I have a parsed representation of an SQL query in the form of an abstract syntax tree. I'd like to convert it into an intermediate logical tree representation, which can in turn be expanded into candidate physical operation trees by the optimizer.
Following various resources discussing the topic (CMU lecture, Database Management System, Dayal's 1987 paper on nested subqueries), I managed to translate most of the query into an intermediate algebraic form (e.g. π_a(R⋈S)) but I get stuck at translating common table expressions and lateral joins.
- I can't find a way to include CTEs in the algebraic tree without inlining all references to them. While running down the algebraic tree, the optimizer would come across the same expanded CTE, which seems inefficient.

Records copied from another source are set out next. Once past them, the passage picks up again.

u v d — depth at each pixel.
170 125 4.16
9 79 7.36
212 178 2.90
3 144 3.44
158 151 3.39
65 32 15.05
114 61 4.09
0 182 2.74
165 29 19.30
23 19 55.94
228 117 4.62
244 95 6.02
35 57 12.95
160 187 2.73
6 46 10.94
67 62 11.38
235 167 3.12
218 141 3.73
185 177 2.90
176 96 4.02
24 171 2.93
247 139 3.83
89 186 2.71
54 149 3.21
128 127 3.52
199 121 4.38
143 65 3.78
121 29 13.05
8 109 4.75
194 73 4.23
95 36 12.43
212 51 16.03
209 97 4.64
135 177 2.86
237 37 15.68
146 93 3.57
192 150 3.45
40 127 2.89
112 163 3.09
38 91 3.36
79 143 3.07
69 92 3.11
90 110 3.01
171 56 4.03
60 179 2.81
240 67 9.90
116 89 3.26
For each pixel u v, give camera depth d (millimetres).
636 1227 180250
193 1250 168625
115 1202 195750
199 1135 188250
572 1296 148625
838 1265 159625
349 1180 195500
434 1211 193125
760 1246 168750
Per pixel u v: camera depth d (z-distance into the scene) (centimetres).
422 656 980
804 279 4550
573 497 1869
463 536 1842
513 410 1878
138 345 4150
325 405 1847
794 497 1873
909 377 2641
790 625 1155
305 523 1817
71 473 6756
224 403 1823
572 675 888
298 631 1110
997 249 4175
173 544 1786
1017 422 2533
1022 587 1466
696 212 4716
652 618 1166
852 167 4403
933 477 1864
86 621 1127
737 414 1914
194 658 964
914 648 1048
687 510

- By definition, subqueries in lateral joins can reference columns provided by preceding FROM items. When using a relational algebra tree representation, FROM items preceding the subquery are parent nodes, but join nodes can only reference columns output by child nodes. For instance:
SELECT *
FROM
(SELECT 1 id) A,
(
(SELECT 2) B
JOIN LATERAL (SELECT A.id) C ON TRUE
) D;
NAT. JOIN
├── A
└── LATERAL JOIN (D)
├── B
└── C <- should be able to reference A
Can these constraints be expressed in terms of algebraic operations or do they typically need bespoke data structures? For example, separate subtrees for CTEs instead of a single tree for the whole logical plan - but then, how can the optimizer optimize the query globally instead of each subtree individually?
More generally, are there better intermediate representations than algebraic trees for the purpose of query optimization?